Muslim contributions to Medicine

The science of Medicine flourished during the Middle Ages throughout the Islamic dynasty. The medical wealth of the Muslim physicians available in the form of practices, encyclopedias and scripts enlightened Europe for 5 centuries. Arnold and Guillaume in “Legacy of Islam” on Islamic science and medicine stated: “Looking back we may say that Islamic medicine and science reflected the light of the Hellenic sun, when its day had fled, and that they shone like a moon, illuminating the darkest night of the European middle Ages; that some bright stars lent their own light, and that moon and stars alike faded at the dawn of a new day – the Renaissance. Since they had their share in the direction and introduction of that great movement, it may reasonably be claimed that they are with us yet.”

INFORMATION SUPPLIED>
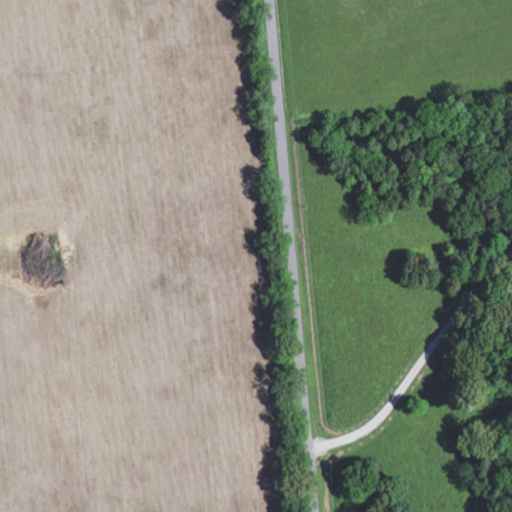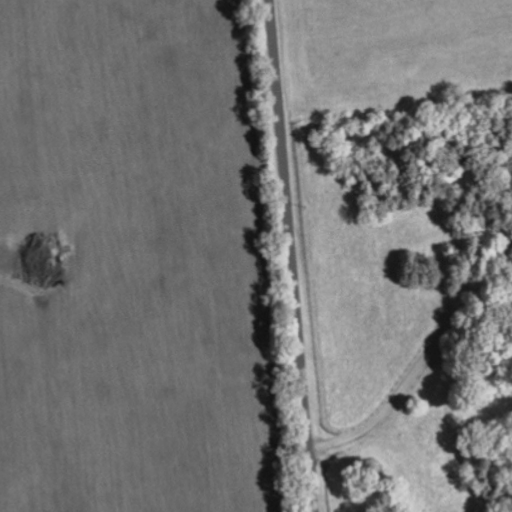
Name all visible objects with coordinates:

EXERCISE PROMPT>
Answer these questions from the text on Muslim contributions to medicine:
(a) For how many centuries did the medical wealth of the Muslim physicians enlighten Europe?
(b) In which work did Arnold and Guillaume make the statement that the text quotes?
(c) According to that quotation, what was the new day at whose dawn the moon and stars faded?

ANSWER TO THIS TASK>
(a) Five centuries.
(b) "Legacy of Islam."
(c) The Renaissance.